Mayer-Hamblett Nicole, Aitken Moira L, Accurso Frank J, Kronmal Richard A, Konstan Michael W, Burns Jane L, Sagel Scott D, Ramsey Bonnie W
Department of Pediatrics, University of Washington, 4800 Sand Point Way N.E., Box 5371, Seattle, WA 98105-0371, USA.
Am J Respir Crit Care Med. 2007 Apr 15;175(8):822-8. doi: 10.1164/rccm.200609-1354OC. Epub 2007 Jan 18.
Sputum biomarkers of infection and inflammation are noninvasive measures that enable quantification of the complex pathophysiology of cystic fibrosis (CF) lung disease. Validation of these biomarkers as correlates of disease severity is a key step for their application.
We constructed a large database from four multicenter studies to quantify the strength of association between expectorated sputum biomarkers and FEV(1.)
FEV(1) (range, 25-120% predicted) and quantitative data on expectorated sputum biomarkers including free neutrophil elastase, IL-8, neutrophils, Pseudomonas aeruginosa, and Staphylococcus aureus were obtained from 269 participants (ages, 9-54 years) from 33 centers. Cross-sectional and longitudinal statistical analyses were performed to estimate associations between the markers and FEV(1), including the use of multivariable analyses.
Elastase was negatively correlated with FEV(1) (correlation [r] = -0.35; 95% confidence interval [CI]: -0.46, -0.22). On average, patients with CF who differed in their elastase measurements by 0.5 log differed in their FEV(1) values by -7.3% (95% CI: -9.7, -4.6). Neutrophil counts and IL-8 were also each negatively correlated. In a multivariable regression, elastase and neutrophil counts were able to explain the majority of variation in FEV(1). Elastase was further shown to have a significant longitudinal association with FEV(1), specifically a -2.9% decline in FEV(1) (95% CI: -5.0, -0.9) per 1-log increase in elastase. Although correlated with FEV(1), bacterial densities were unable to explain clinically meaningful differences in FEV(1) within and across patients.
These data support the role of sputum biomarkers as correlates of disease severity in a diverse CF population.

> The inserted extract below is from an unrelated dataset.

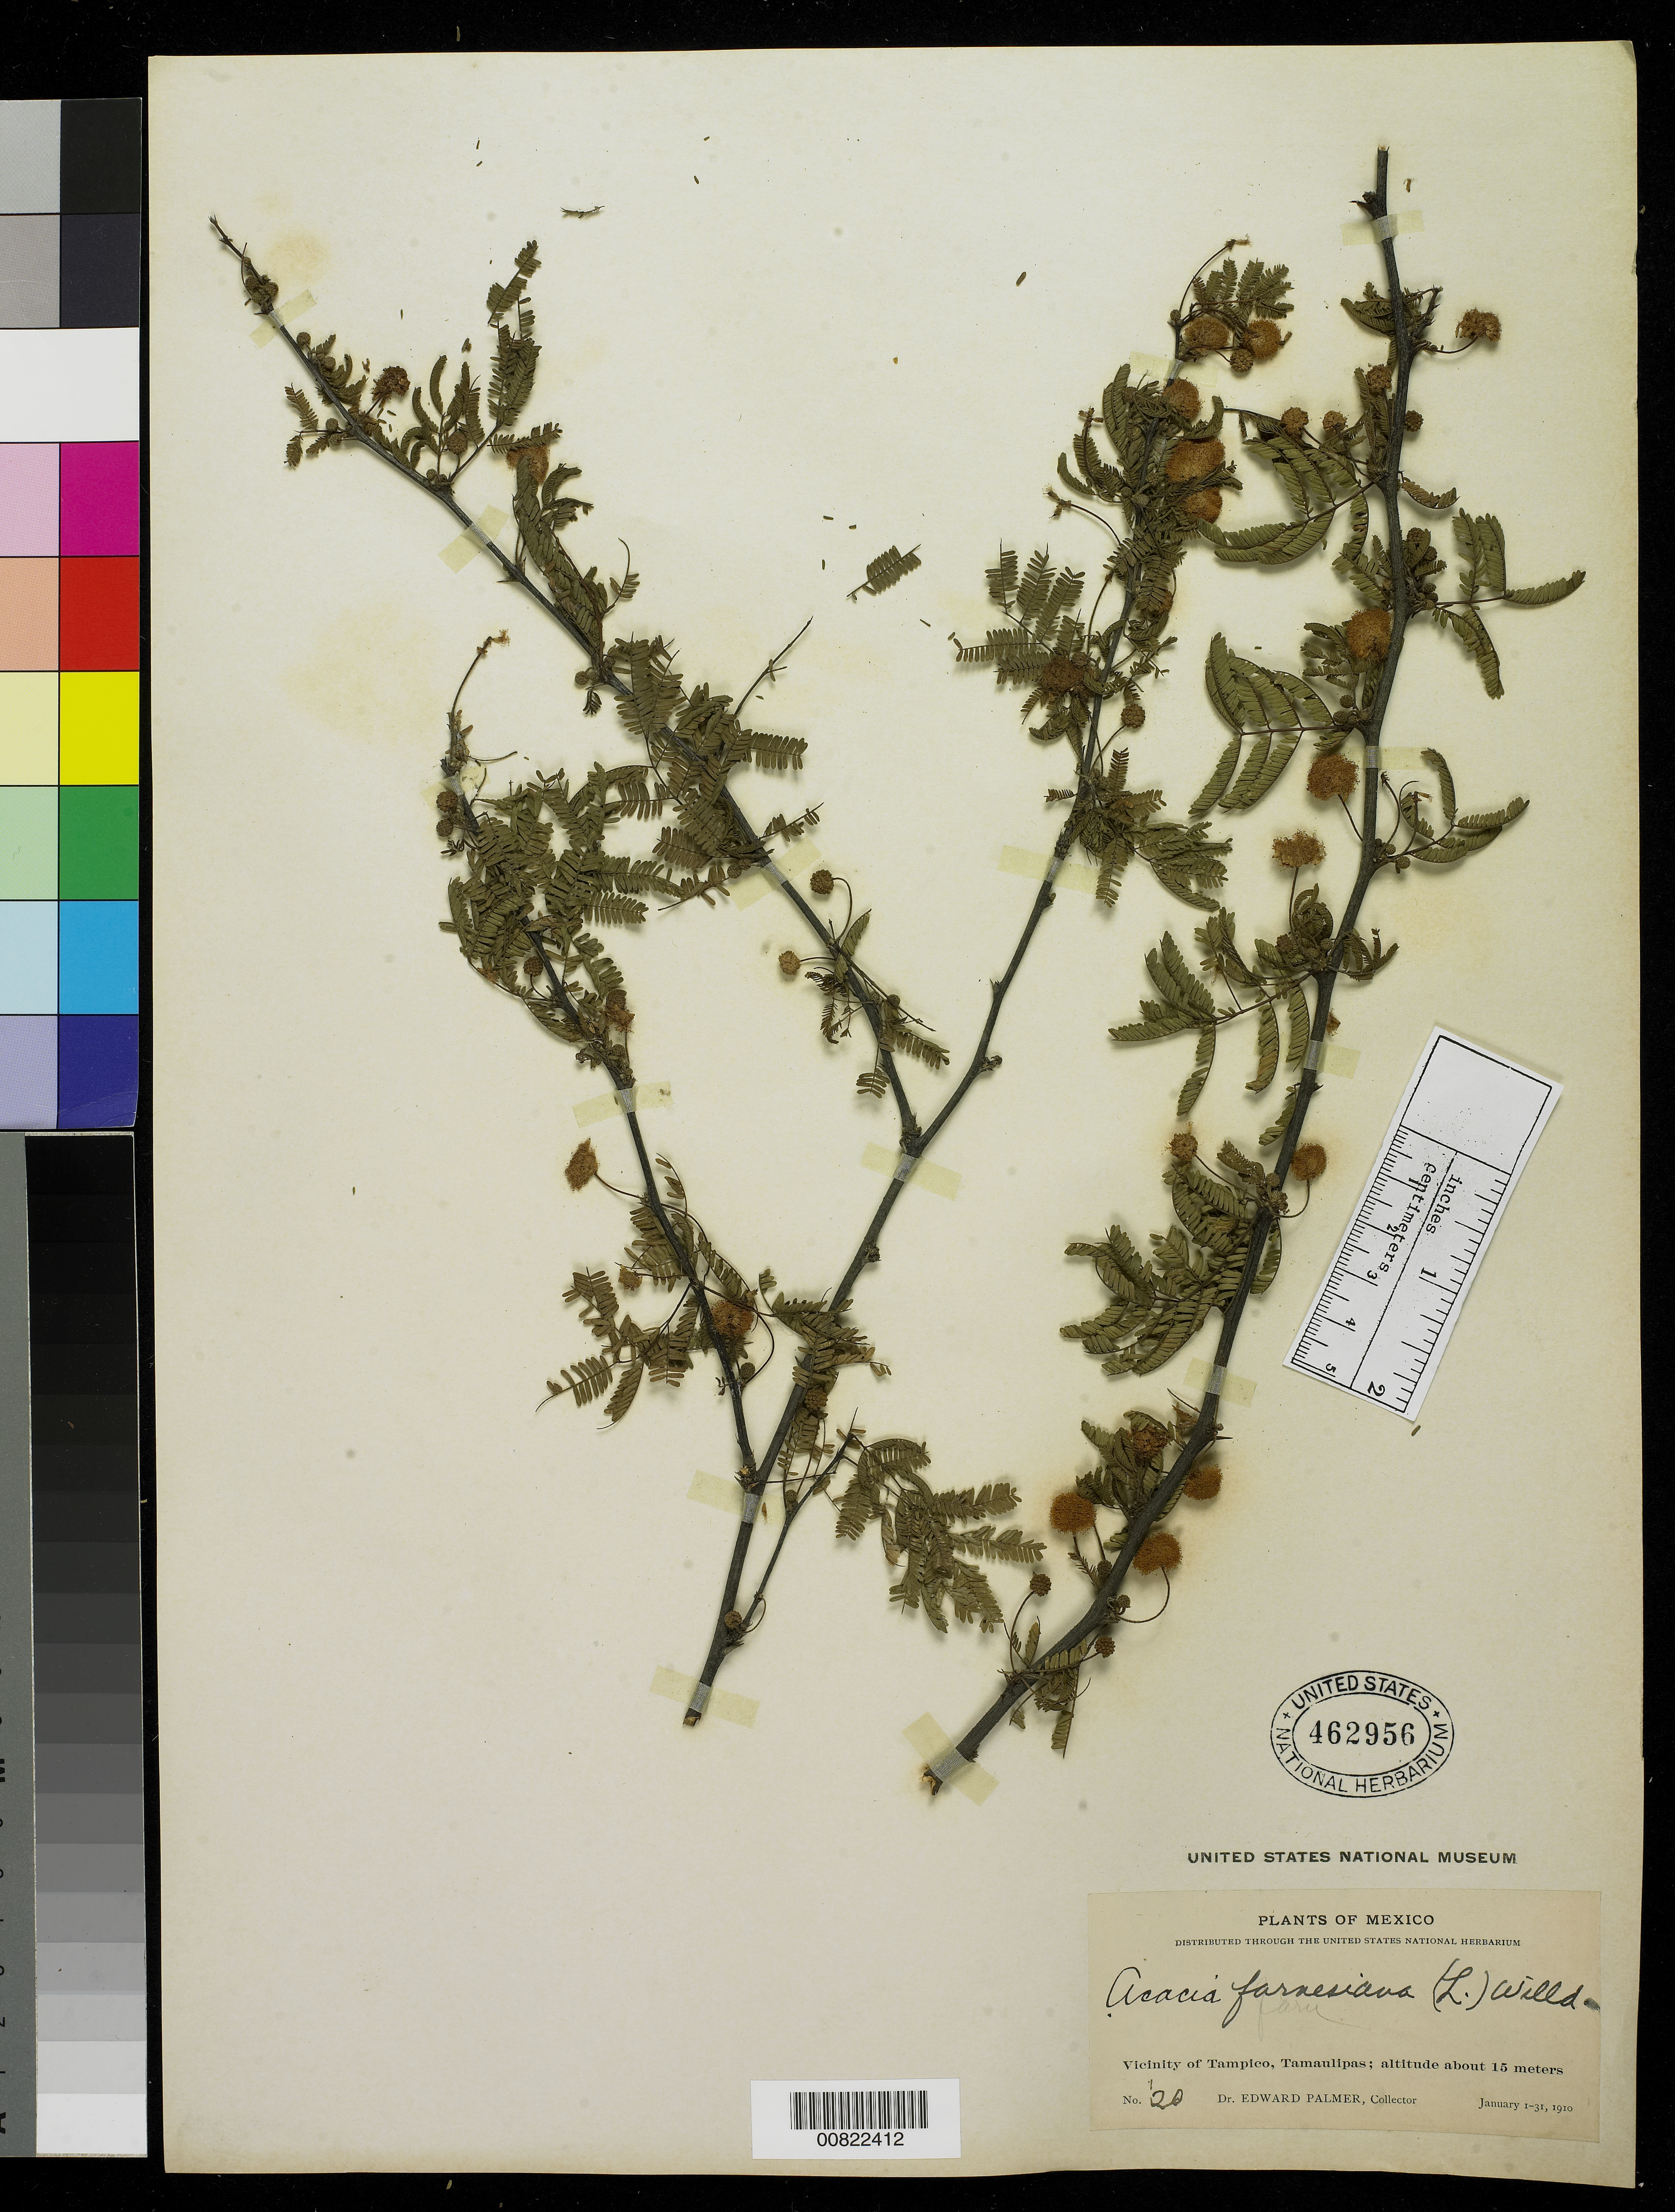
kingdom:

痰液中感染和炎症的生物标志物是一种非侵入性检测手段,能够对囊性纤维化(CF)肺部疾病复杂的病理生理学进行量化。验证这些生物标志物与疾病严重程度的相关性是其应用的关键步骤。
我们通过四项多中心研究构建了一个大型数据库,以量化咳出痰液生物标志物与第一秒用力呼气容积(FEV₁)之间的关联强度。
从33个中心的269名参与者(年龄9 - 54岁)获取FEV₁(范围为预测值的25% - 120%)以及咳出痰液生物标志物的定量数据,包括游离中性粒细胞弹性蛋白酶、白细胞介素 - 8、中性粒细胞、铜绿假单胞菌和金黄色葡萄球菌。进行横断面和纵向统计分析以估计这些标志物与FEV₁之间的关联,包括使用多变量分析。
弹性蛋白酶与FEV₁呈负相关(相关性[r] = -0.35;95%置信区间[CI]:-0.46,-0.22)。平均而言,CF患者中弹性蛋白酶测量值相差0.5对数时,其FEV₁值相差 -7.3%(95% CI:-9.7,-4.6)。中性粒细胞计数和白细胞介素 - 8也均呈负相关。在多变量回归中,弹性蛋白酶和中性粒细胞计数能够解释FEV₁的大部分变异。进一步表明弹性蛋白酶与FEV₁存在显著的纵向关联,具体而言,弹性蛋白酶每增加1对数,FEV₁下降 -2.9%(95% CI:-5.0,-0.9)。尽管细菌密度与FEV₁相关,但无法解释患者内部和患者之间FEV₁的临床有意义差异?
这些数据支持痰液生物标志物在不同CF人群中作为疾病严重程度相关指标的作用。